O "Carocho" sabia tudo. Tinha todas as informações possíveis e imaginárias. E eu, nada. Ele descrevia, com requinte, os factos, das fontes dele, e eu ficava com cara de parvo. Desde os "Ballets Roses" até aos escândalos da terra, ele sabia tudo.

E eu desfasado. Eu só sabia das informações que vinham na comunicação social que, como é sabido, não correspondiam nada à realidade. É claro que havia a censura.

Mas eu acreditava que, mesmo assim, devia andar a par das notícias. De tal maneira me actualizava que andava sempre ao lado da realidade verdadeira. É mais ou menos como agora. Não há censura. Mas o resultado é o mesmo.

A diferença é que agora são as autoridades que não acreditam nas notícias.
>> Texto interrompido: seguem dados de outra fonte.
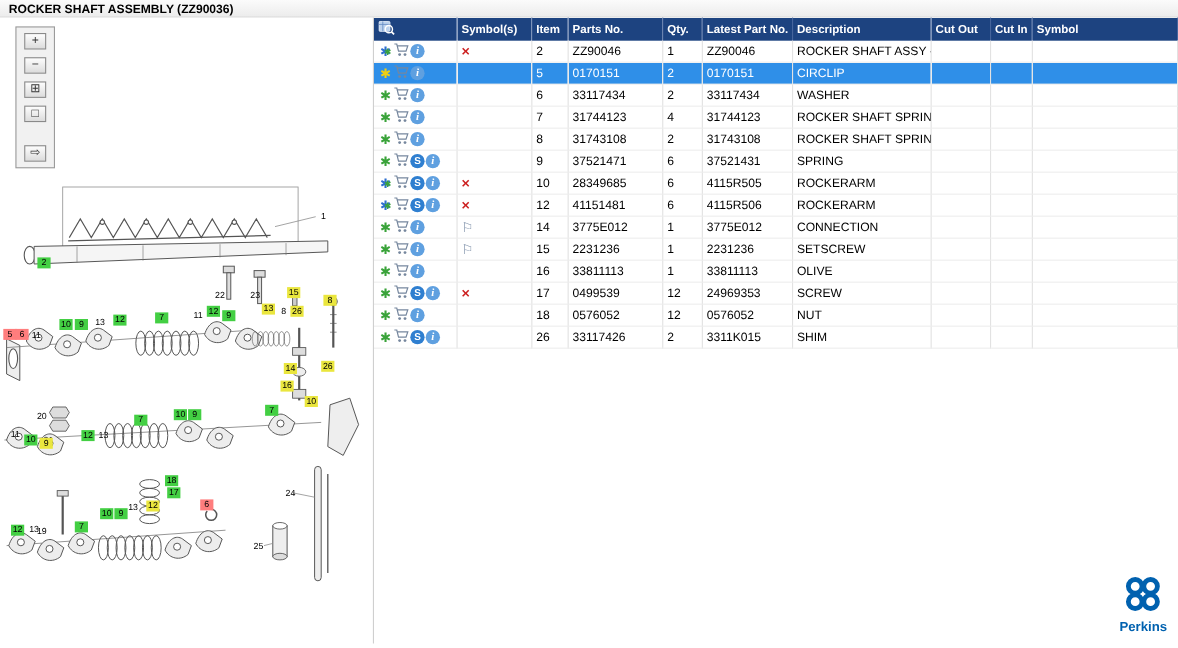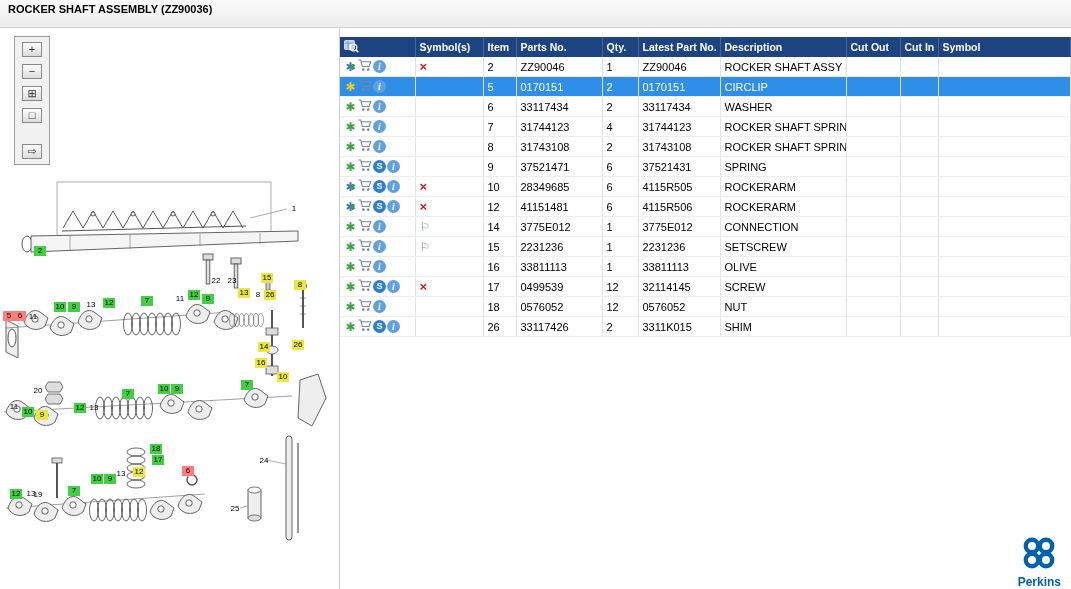--- a/index.html
+++ b/index.html
@@ -8,7 +8,7 @@
     font-family:"Liberation Sans",sans-serif;position:relative;
   }
   .titlebar{
-    height:28px;background:linear-gradient(#fbfbfb,#ececec);
+    height:16px;background:linear-gradient(#fbfbfb,#ececec);
     border-bottom:1px solid #d0d0d0;font-size:11px;font-weight:bold;color:#000;
     padding:3px 12px 0 8px;box-sizing:border-box;
   }

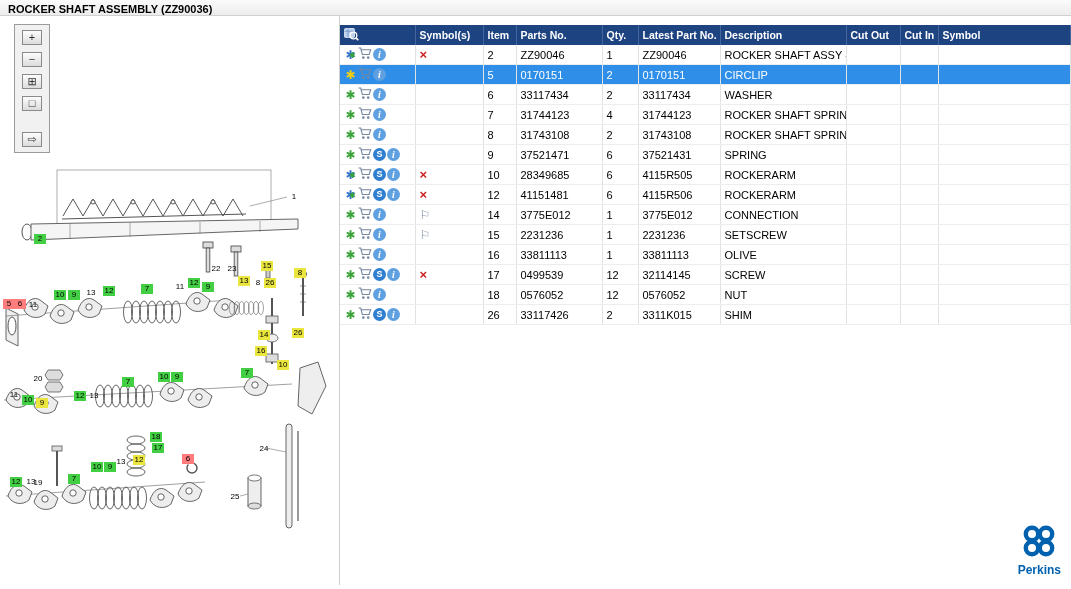--- a/index.html
+++ b/index.html
@@ -40,7 +40,7 @@
   .co.plain{background:transparent;}
   
   .table-pane{position:relative;flex:1;height:569px;background:#fff;}
-  table.parts{border-collapse:collapse;table-layout:fixed;width:730px;font-size:11px;margin-top:9px;}
+  table.parts{border-collapse:collapse;table-layout:fixed;width:730px;font-size:11px;}
   table.parts th{
     background:#1d4380;color:#fff;font-weight:bold;font-size:10.5px;
     text-align:left;padding:2px 4px;height:16px;

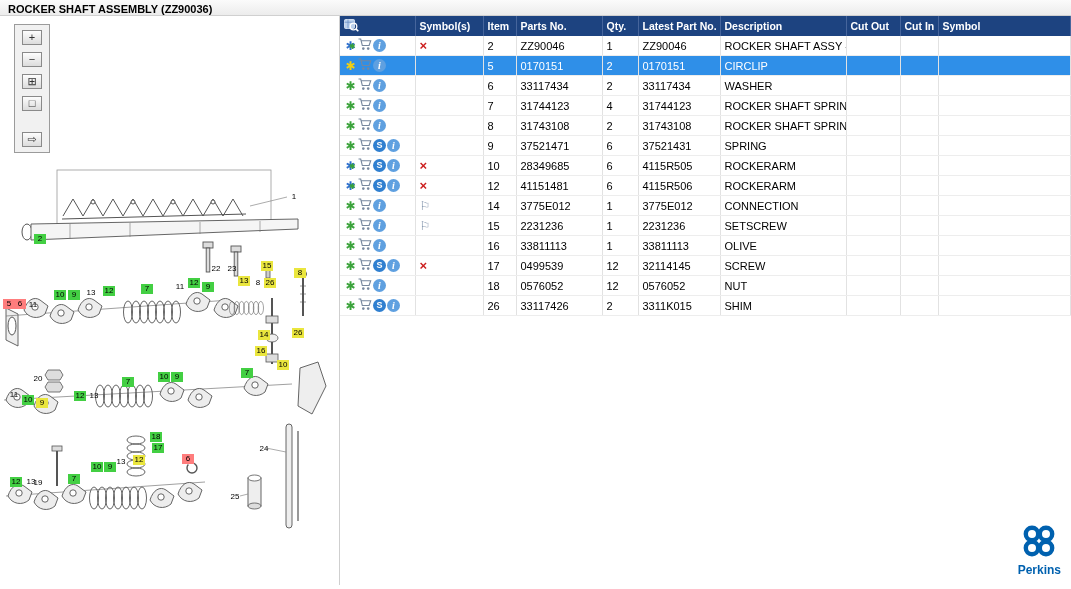--- a/index.html
+++ b/index.html
@@ -182,7 +182,7 @@
     <div id="callout-layer">
         <span class="co plain" style="left: 288px; top: 176px;">1</span>
         <span class="co green" style="left: 34px; top: 218px;">2</span>
-        <span class="co plain" style="left: 210px; top: 248px;">22</span>
+        <span class="co plain" style="left: 194px; top: 248px;">22</span>
         <span class="co plain" style="left: 226px; top: 248px;">23</span>
         <span class="co yellow" style="left: 261px; top: 245px;">15</span>
         <span class="co yellow" style="left: 294px; top: 252px;">8</span>

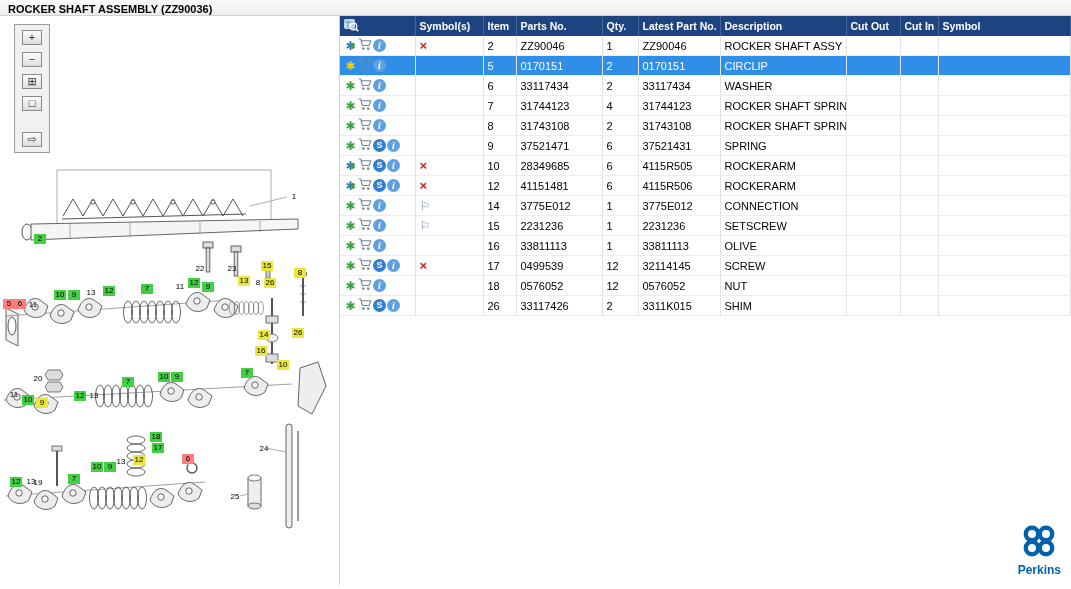--- a/index.html
+++ b/index.html
@@ -460,7 +460,7 @@
             <td>17</td>
             <td>0499539</td>
             <td>12</td>
-            <td>32114145</td>
+            <td>24969353</td>
             <td>SCREW</td>
             <td></td>
             <td></td>

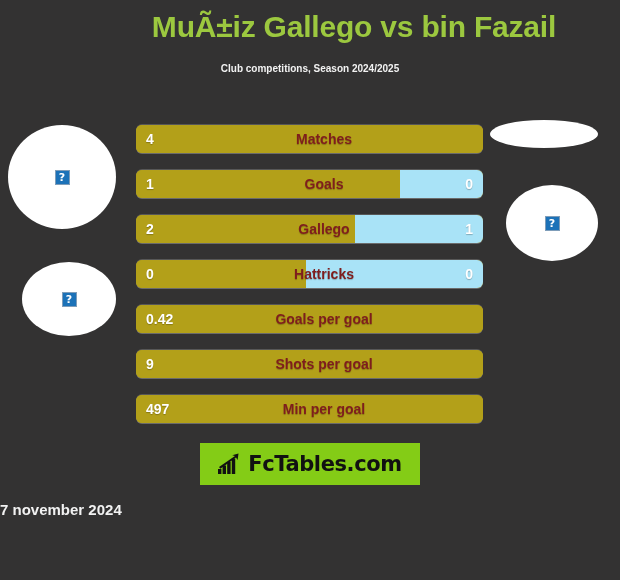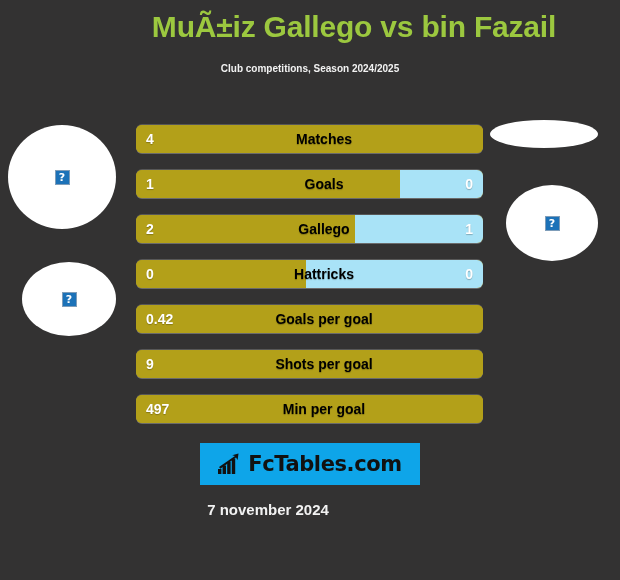--- a/index.html
+++ b/index.html
@@ -112,7 +112,7 @@
     top: 0;
     line-height: 28px;
     text-align: center;
-    color: #000000;
+    color: #7f1d1d;
     font-size: 14px;
     font-weight: bold;
     text-shadow: 0 1px 1px rgba(0,0,0,0.25);

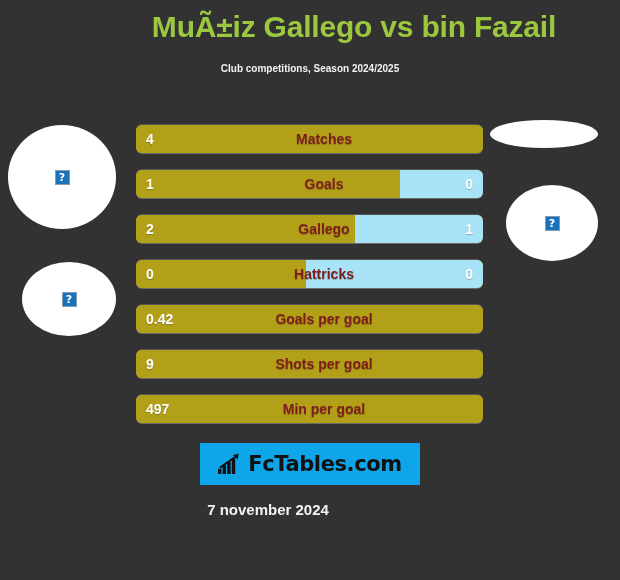--- a/index.html
+++ b/index.html
@@ -146,7 +146,7 @@
     top: 443px;
     width: 220px;
     height: 42px;
-    background: #0ea5e9;
+    background: #84cc16;
     display: flex;
     align-items: center;
     justify-content: center;

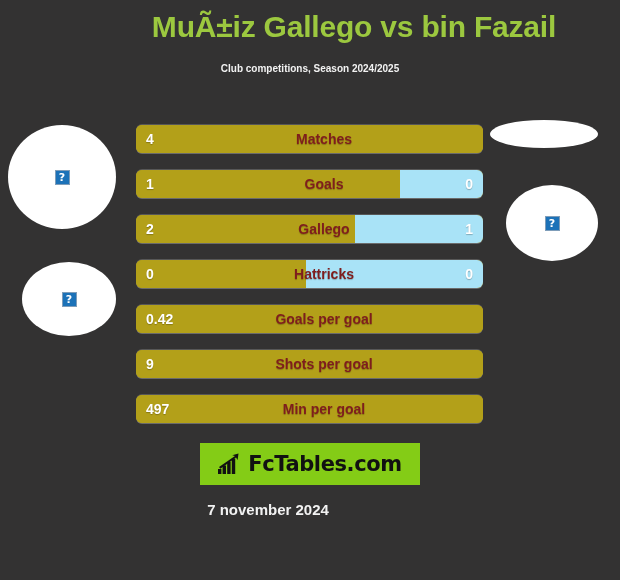--- a/index.html
+++ b/index.html
@@ -169,7 +169,7 @@
     left: 0;
     top: 501px;
     width: 536px;
-    text-align: center;
+    text-align: left;
     color: #f2f2f2;
     font-size: 15px;
     font-weight: bold;

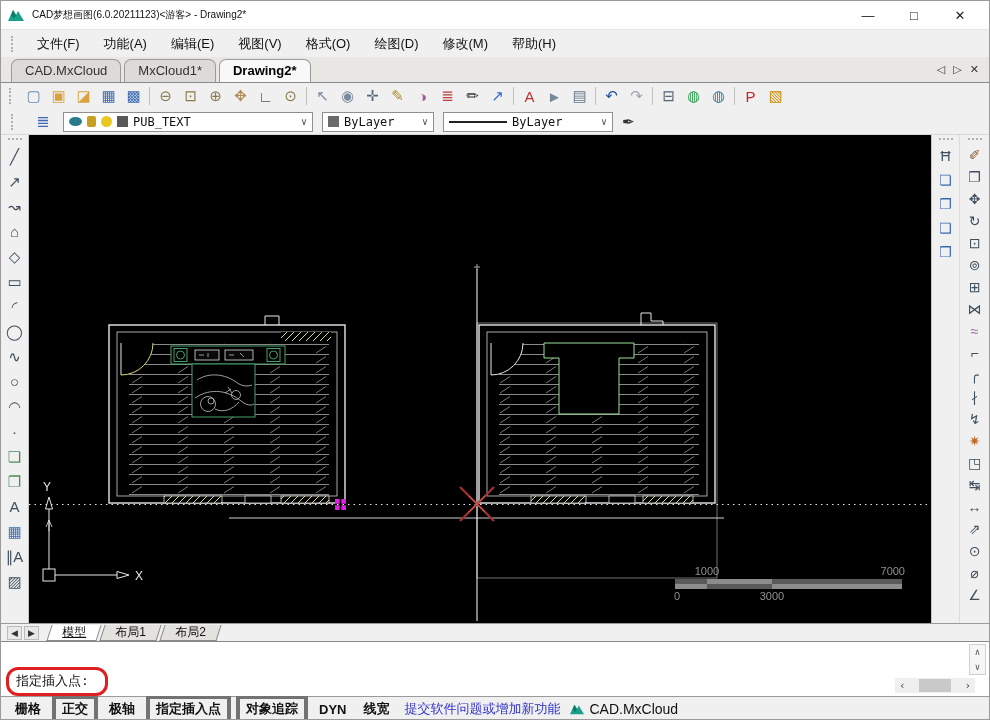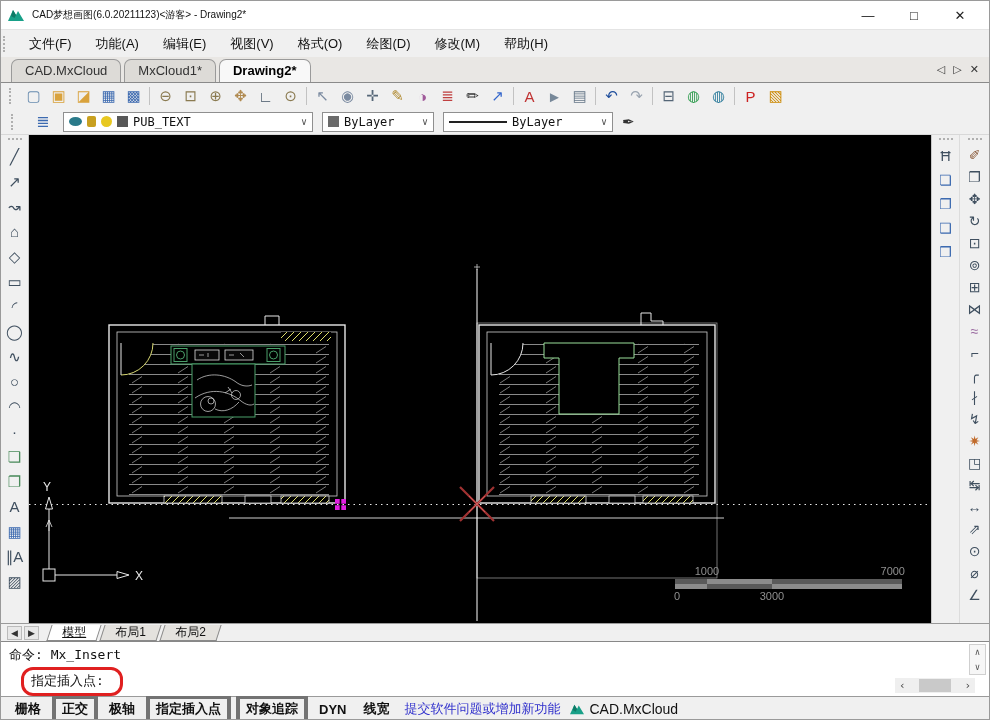--- a/index.html
+++ b/index.html
@@ -19,7 +19,7 @@
   .win-btns { margin-left: auto; display: flex; gap: 0; }
   .win-btn { width: 46px; height: 26px; display: flex; align-items: center; justify-content: center; font-size: 13px; color: #222; }
   
-  .menubar { height: 28px; display: flex; align-items: center; gap: 2px; background: #f0f0f0; border-top: 1px solid #e4e4e4; }
+  .menubar { height: 28px; display: flex; align-items: center; padding-left: 8px; gap: 2px; background: #f0f0f0; border-top: 1px solid #e4e4e4; }
   .vgrip { width: 4px; height: 16px; border-left: 2px dotted #b0b0b0; margin: 0 8px 0 2px; }
   .menu-item { padding: 4px 12px; font-size: 13px; }
   

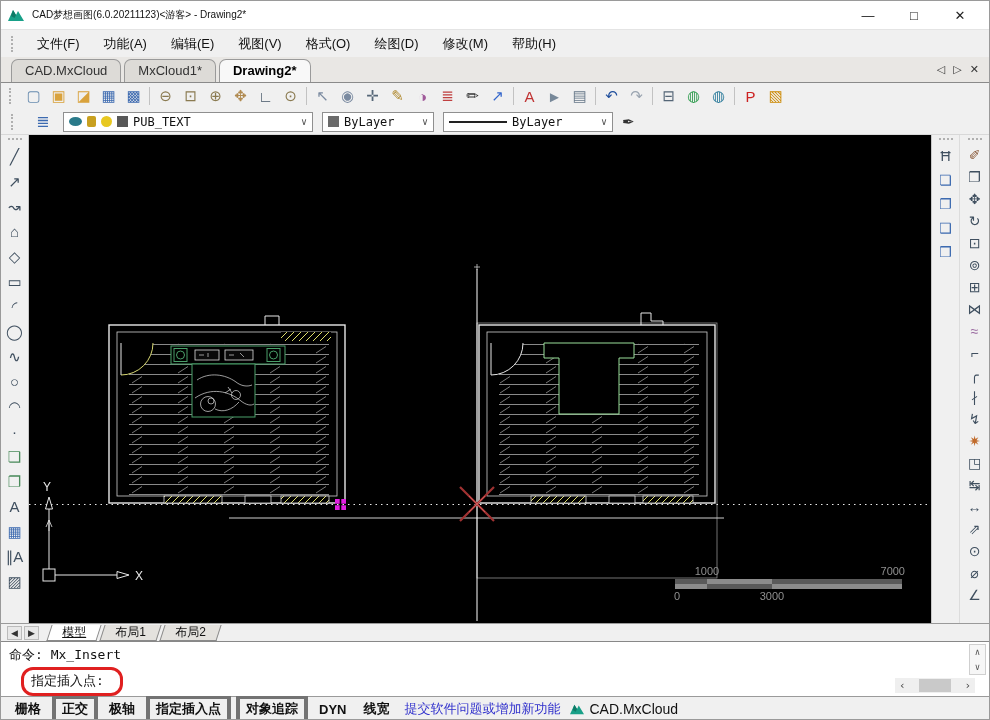--- a/index.html
+++ b/index.html
@@ -383,7 +383,6 @@
 </div>
 
 <div class="command">
-  <div class="cmd1">命令: Mx_Insert</div>
   <div class="cmd2">
     <span class="prompt-box">指定插入点:</span>
   </div>

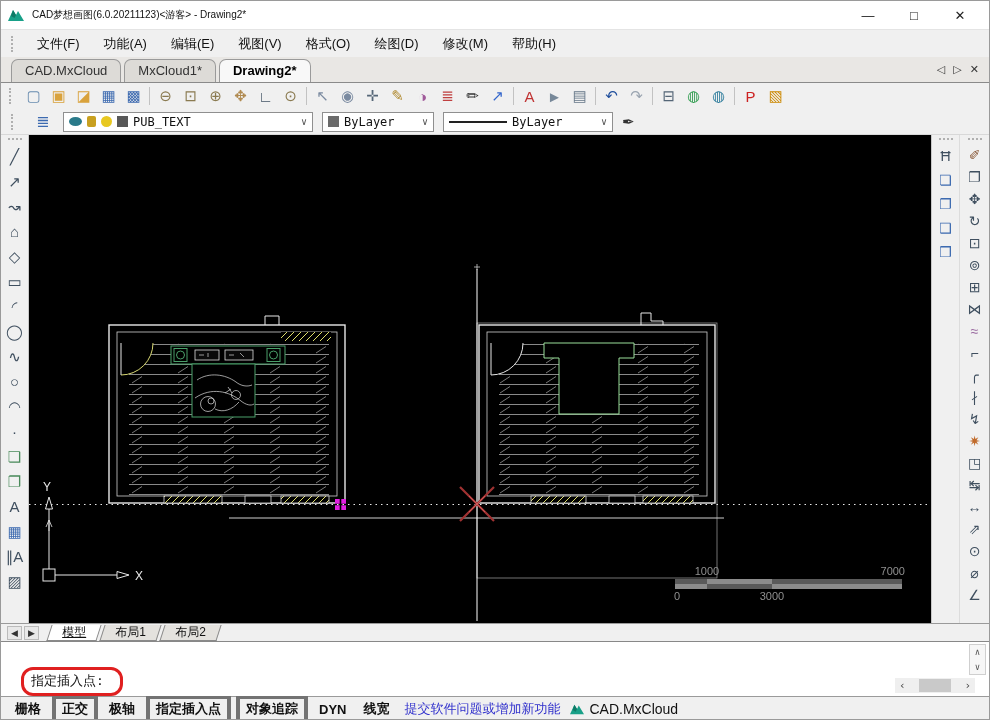--- a/index.html
+++ b/index.html
@@ -62,7 +62,7 @@
   
   .command { height: 55px; background: #fff; border-top: 1px solid #888; position: relative; font-family: "DejaVu Sans Mono", monospace; font-size: 13px; }
   .cmd1 { padding: 4px 8px 0; }
-  .cmd2 { position: absolute; left: 20px; top: 25px; }
+  .cmd2 { position: absolute; left: 5px; top: 25px; }
   .prompt-box { display: inline-block; border: 3px solid #e02020; border-radius: 12px; padding: 2px 16px 3px 7px; }
   .vscroll { position: absolute; right: 3px; top: 2px; width: 17px; height: 31px; border: 1px solid #cfcfcf; background: #f6f6f6; display: flex; flex-direction: column; justify-content: space-between; align-items: center; font-size: 9px; color: #555; padding: 2px 0; }
   .hscroll { position: absolute; right: 14px; bottom: 3px; width: 80px; height: 15px; background: #efefef; display: flex; align-items: center; justify-content: space-between; font-size: 11px; color: #444; padding: 0 4px; }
De que elas próprias são as fontes. O lápis azul foi substituído pelo "não se pode perturbar o inquérito" ou "não se pode descredibilizar a investigação".

Porra que falta me faz o meu amigo "Carocho". Ele também era indiferente às notícias que vinham na comunicação social mas era porque tinha acesso às verdadeiras. E não era do CM nem da PIDE.

Faço daqui um apelo a quem souber do paradeiro do "Carocho" que lhe dê os meus azimutes. Ele que entre em contacto urgente comigo. Volta "Carocho".